> _Stored dataset items_

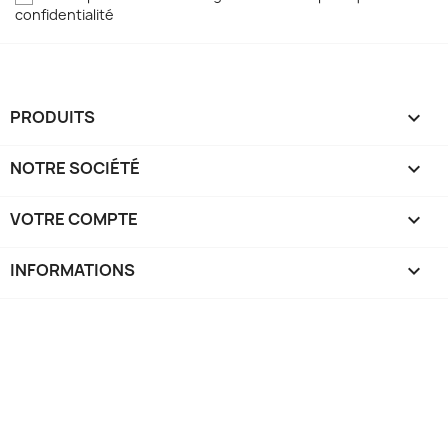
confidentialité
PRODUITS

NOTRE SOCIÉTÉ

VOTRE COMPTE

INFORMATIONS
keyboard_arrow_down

* * *

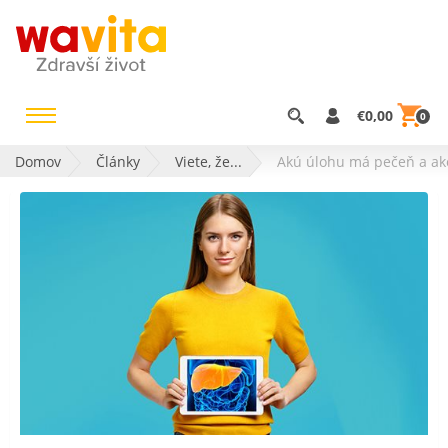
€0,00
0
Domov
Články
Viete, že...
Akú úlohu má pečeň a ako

> _TASK_
Return the rows from the line containing "confidentialité" through the line containing "keyboard_arrow_down", inclusive, copying each line without any change.

> _ANSWER SECTION_
confidentialité
PRODUITS

NOTRE SOCIÉTÉ

VOTRE COMPTE

INFORMATIONS
keyboard_arrow_down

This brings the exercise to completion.